About Appalachia, and her novel, which is set in 1975, Fawcett notess, "In the early 1960s this region was still one of the most isolated areas in the country. As far as mountain people were concerned, the much-talked-about '60s' happened primarily on television. Riots and demonstrations and parading 'flower children' were seen only on the six o'clock news. But the decade of the 70s brought VISTA workers and a variety of social welfare programs to the hills, opening a door to the world and bringing the world to Appalachian doorsteps. Mountain people had always been suspicious of strangers, so the great influx of 'outsiders' during this period created tension in communities and across economic groups, sometimes causing clashes with long-held beliefs and traditions."
I've been a great admirer of some of the extraordinary fiction out of Appalachia, such as the stories of Bobbie Anne Mason and Chris Offut, so it's a special treat to learn about Fawcett's recommendations.

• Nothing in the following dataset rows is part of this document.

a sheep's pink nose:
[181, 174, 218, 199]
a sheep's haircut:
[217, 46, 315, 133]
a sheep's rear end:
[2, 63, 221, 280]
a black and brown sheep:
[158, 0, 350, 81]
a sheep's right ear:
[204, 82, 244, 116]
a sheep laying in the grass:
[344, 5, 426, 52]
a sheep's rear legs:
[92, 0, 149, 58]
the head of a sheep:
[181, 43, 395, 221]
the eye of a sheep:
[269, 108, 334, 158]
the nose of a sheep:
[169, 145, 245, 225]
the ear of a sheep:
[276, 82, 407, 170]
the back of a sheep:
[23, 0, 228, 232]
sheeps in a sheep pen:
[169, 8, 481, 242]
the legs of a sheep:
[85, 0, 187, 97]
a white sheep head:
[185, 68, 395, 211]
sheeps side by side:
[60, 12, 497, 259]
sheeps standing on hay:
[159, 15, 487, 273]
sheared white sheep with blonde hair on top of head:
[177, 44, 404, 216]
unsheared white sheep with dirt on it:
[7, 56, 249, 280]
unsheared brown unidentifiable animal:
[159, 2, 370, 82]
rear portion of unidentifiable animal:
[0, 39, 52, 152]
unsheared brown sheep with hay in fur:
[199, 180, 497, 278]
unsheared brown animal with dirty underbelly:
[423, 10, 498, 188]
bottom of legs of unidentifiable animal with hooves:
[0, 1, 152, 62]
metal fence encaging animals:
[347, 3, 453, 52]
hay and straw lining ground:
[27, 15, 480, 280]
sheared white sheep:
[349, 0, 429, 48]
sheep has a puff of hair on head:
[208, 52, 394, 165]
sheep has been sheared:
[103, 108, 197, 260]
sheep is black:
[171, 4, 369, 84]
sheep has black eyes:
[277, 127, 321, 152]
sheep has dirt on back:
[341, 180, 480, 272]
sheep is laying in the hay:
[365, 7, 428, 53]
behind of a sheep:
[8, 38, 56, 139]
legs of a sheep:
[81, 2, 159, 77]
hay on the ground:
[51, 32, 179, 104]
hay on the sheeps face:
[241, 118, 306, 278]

Five Favorite Books of Appalachia
Many people have written about Appalachia, but I've found that the stories and essays and poetry from the region's own sons and daughters are the most authentic. Here are five favorites, representing a variety of genres, places, and times.
1. Hunter's Horn by Harriette Arnow
A bestselling novel about a Kentucky hill farmer and his efforts to catch a sly red fox he calls King Devil. (Many people are familiar with Ms. Arnow's most popular novel -- The Dollmaker. Made into a TV movie in 1983 starring Jane Fonda, it told the story of a Kentucky family's difficult move from their farm to a Detroit housing project.) It was Hunter's Horn, however, that first brought Ms. Arnow national fame, and the book finished that year close to William Faulkner's A Fable for the Pulitzer Prize. Joyce Carol Oates has called this novel "our most unpretentious American masterpiece."

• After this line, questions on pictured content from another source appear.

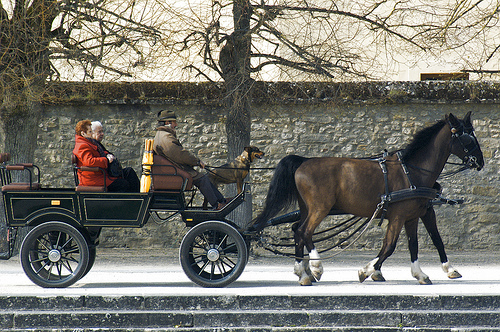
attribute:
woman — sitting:
[47, 106, 140, 201]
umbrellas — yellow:
[138, 149, 190, 193]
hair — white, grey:
[92, 119, 103, 128]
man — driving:
[90, 109, 129, 164]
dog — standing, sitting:
[183, 131, 266, 197]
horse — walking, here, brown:
[254, 101, 482, 278]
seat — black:
[33, 179, 119, 221]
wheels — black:
[163, 221, 252, 291]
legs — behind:
[272, 170, 323, 286]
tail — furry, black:
[248, 119, 306, 224]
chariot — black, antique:
[152, 177, 304, 293]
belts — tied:
[180, 152, 278, 174]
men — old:
[71, 120, 136, 186]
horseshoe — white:
[374, 273, 393, 284]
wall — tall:
[271, 109, 362, 142]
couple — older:
[42, 98, 118, 155]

2. The Best-Loved Short Stories of Jesse Stuart, selected and edited by H. Edward Richardson
Jesse Stuart published almost 500 stories in his lifetime. The thirty-four in this collection reveal a wide range of characters and life experiences. The collection begins with the mischief of young boys in "Saving the Bees," and includes the author's most popular story, "Split Cherry Tree" (a teen's moral dilemma, written while Stuart was on a Guggenheim Fellowship in Scotland and feeling the emotional tug of his mountain home); it ends with "This is the Place," a story about the immortality of those who love the land. The theme that runs through all of Jesse Stuart's stories is the strength of mountain people and their seemingly invincible positive view of life.

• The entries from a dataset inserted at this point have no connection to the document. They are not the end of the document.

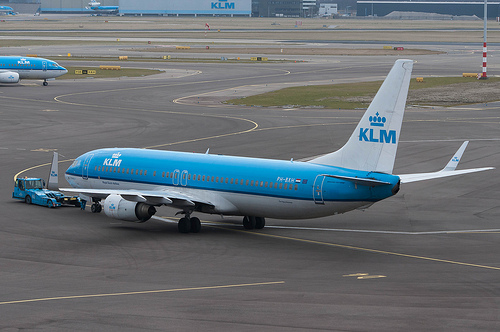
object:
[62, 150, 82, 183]
nose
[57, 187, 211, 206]
wing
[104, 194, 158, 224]
turbine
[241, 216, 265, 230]
wheel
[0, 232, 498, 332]
runway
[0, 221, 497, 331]
tarmac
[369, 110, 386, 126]
logo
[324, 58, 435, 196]
tail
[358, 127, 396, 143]
letters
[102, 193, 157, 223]
engine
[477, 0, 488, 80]
pole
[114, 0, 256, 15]
sign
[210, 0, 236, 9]
letters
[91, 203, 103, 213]
wheels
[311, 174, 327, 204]
door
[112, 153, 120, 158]
logo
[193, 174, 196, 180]
window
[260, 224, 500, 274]
line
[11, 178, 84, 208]
car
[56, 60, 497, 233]
plane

3. Far Appalachia: Following the New River North by Noah Adams
The author takes the reader with him on a river journey through the Appalachians, sharing memories and stories about the history, the people, and the legends of this area. There are musicians and preachers and white-water rafters, general stores and train depots and universities, mountain trails and mills and canyons to explore. Sometimes Mr. Adams follows the gospel notes of a guitar to see where it leads, or he garners a story by asking a young woman where she bought her "handsome old fiddle," or he stops to hear a band playing favorites from his own youth -- "Mustang Sally," "Rikki Don't Lose That Number," or an old Gram Parsons song about "the truckers and the kickers and the cowboy angels." (Noah Adams is a native of Kentucky and was a long-time co-host of National Public Radio's "All Things Considered.")
4. Appalachia by Charles Wright
Wright is considered one of America's most honored poets. In this, his 13th collection of poems, he again grapples with the big issues: life, death, time, identity. "Give me the names for things, just give me their real names,/Not what we call them, but what/They call themselves when no one's listening --" he says, in "The Writing Life." His imagery is vivid -- "Lightening bugs lifting heavily out of the dry grass" or the "Whunk of a ball being kicked" or "Darkness beginning to sift like coffee grains" (from "American Twilight"). Most book lovers will appreciate the way Wright ends the poem, "The Appalachian Book of the Dead VI" -- "I hear that the right word will take your breath away." In this collection, on many occasions, Mr. Wright has found just the right word.
5. Shiloh and Other Stories by Bobbie Ann Mason
Miss Mason's Kentucky people are caught in the great flood of change that first hit the area in the 1970s. They juggle the old and the new, trying to hold onto rural traditions while coping with shopping malls, TV evangelists, and women's lib. Mason's women learn to cook strange new dishes, sign up for college courses for the first time, or take up a musical instrument. In one story a preacher's wife gets hooked on video games; in another a bus driver dreams of being a New-Wave disc jockey. The dialogue, details, and insight in this collection give a rich and authentic portrait of a place, a time, and a people.
Any list of Appalachian writers, long or short, has to mention Thomas Wolfe. My favorite of his books is Look Homeward, Angel, but perhaps the most popular -- and certainly the most oft quoted -- is You Can't Go Home Again. The title comes from the book's finale when the protagonist realizes that you can never go back to your childhood, "back home to the escapes of Time and Memory." As someone born and bred in the hills, however, I'm happy to say that reading the stories and poems and memoirs of these wonderful authors makes time travel almost possible.